## [Extrait retenu]
Davantage qu’un dessin animé, Fantasia pourrait être qualifié d’œuvre symphonique. Le film débute d’ailleurs par l’image de l’orchestre de Philadelphie se mettant en place. Cela fait penser aux films muets accompagnés jadis par un pianiste dans la salle qui illustrait la projection en jouant une musique unique et personnelle. Ce n’est pas le cas ici, les œuvres interprétées étant universelles. Pour autant, le concept du film n’en est pas moins remarquable. Le critique musical Deems Taylor, qui fait office de narrateur, présente Fantasia comme le résultat des « dessins, images et histoires que la musique a fait naître dans les imaginations d’un groupe d’artistes. Il ne s’agit pas des interprétations de musiciens professionnels. » De fait, on trouve trois types de scènes dans Fantasia : celles qui racontent une histoire (l’apprenti sorcier, par exemple), celles sans trame précise qui peignent une série d’images plus ou moins définies et, enfin, il y a les scènes qui n’existent que pour l’amour de la musique.
Musique absolue
Ainsi en est-il de la Toccata et Fugue en ré mineur de Jean Sébastien Bach qui présente une série d’images abstraites, destinées à accompagner l’imagination du spectateur, comme un guide qui le prendrait par la main pour un long voyage. Il s’agit de nuages, de paysages, d’ombres… ou encore d’objets géométriques flottant dans l’espace, mais dans quel but ? Cela est laissé à la libre interprétation de chacun. En réalité, Fantasia est la pure interprétation d’œuvres classiques par des dessinateurs, l’illustration visuelle que la musique leur a inspirée. On voit les archers des violonistes décorer le ciel, des ondes musicales se déployer sur l’écran ; leur signification peut être biblique, ce qui n’aurait rien d’étonnant avec de la musique sacrée mais elle peut être appréciée même sans dogmatisme, dans une sorte de feu d’artifice sonore et visuel.

## [Lignes du jeu de données]
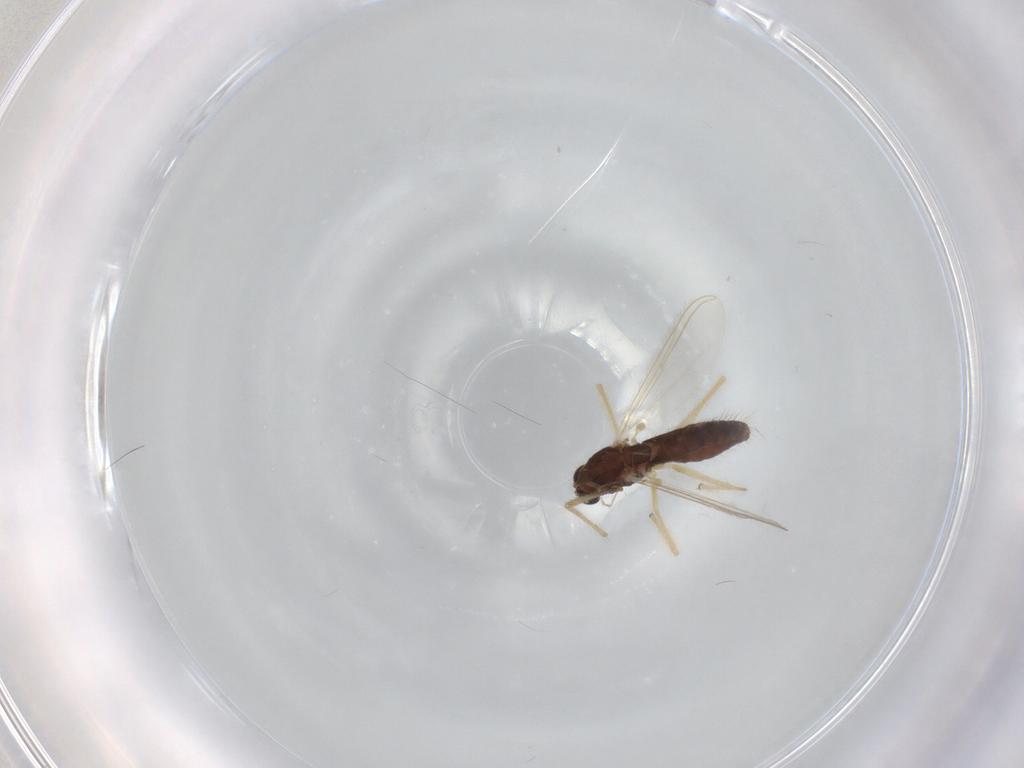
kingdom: Animalia
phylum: Arthropoda
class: Insecta
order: Diptera
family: Chironomidae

## [Consigne]
Poursuivez l'extrait consacré à Fantasia à partir de sa dernière phrase.

## [Réponse proposée]
Mickey magicien
Mais c’est avec l’Apprenti sorcier que Fantasia touche au sublime. Il s’agit ici d’une musique qui raconte une histoire. Dukas l’a écrite pour accompagner une légende vieille de 2000 ans. Celle d’un sorcier qui avait un apprenti, garçon impatient d’apprendre son métier, trop impatient et dont les expérimentations vont le dépasser. Un jour son maître lui dit d’amener de l’eau pour remplir un chaudron et ce dernier a l’idée d’animer un manche à balai pour porter l’eau à sa place. Cela marche bien, au début, malheureusement il oublie la formule pour arrêter le manche à balai… L’apprenti, c’est Mickey Mouse et la séquence est l’une des plus connues du film et de Disney. Mickey en chef d’orchestre du balai ou en magicien des songes conviant les eaux et les cieux dans une symphonie de sons et d’images. L’armée de balais portant les seaux fait penser à The Wall avec ses marteaux marchant au pas. Le magicien ouvrant les eaux à Moïse. Mais, là encore, il s’agit d’interprétations.
Avec son didactisme (le narrateur explique chaque pièce musicale avant son exécution), Fantasia fait penser aux Clés de l’orchestre et autres émissions de Jean-François Zygel. Outre la musique savante et son illustration parfois surréaliste, c’est l’audace qui frappe à la vision du film, surtout en comparaison avec les niaiseries actuelles de Disney. Comme lorsque Mickey vient féliciter Leopold Stokowski, le chef d’orchestre. C’est Qui veut la peau de Roger Rabbit mais avec 50 ans d’avance !
Et puis les images naïves typiques de Disney reprennent le dessus. Pour illustrer Casse-Noisette de Tchaïkovski, les fleurs, champignons et poissons timides se succèdent à l’écran avant que des fées teintent des feuilles d’automne ou que d’autres fées dansent sur la glace d’un lac gelé (tiens, on est déjà en hiver ?). On l’aura compris, ce n’est ni la cohérence ni le sens qui intéresse les illustrateurs mais la beauté (l’art pour l’art) ou la sensation (ce que les images nous procurent comme ressenti). Celui-ci étant hautement subjectif, on peut adhérer à leur vision, en développer une qui nous est propre (notre propre interprétation tant de la musique que de leurs images) ou rester sur le bord de la route.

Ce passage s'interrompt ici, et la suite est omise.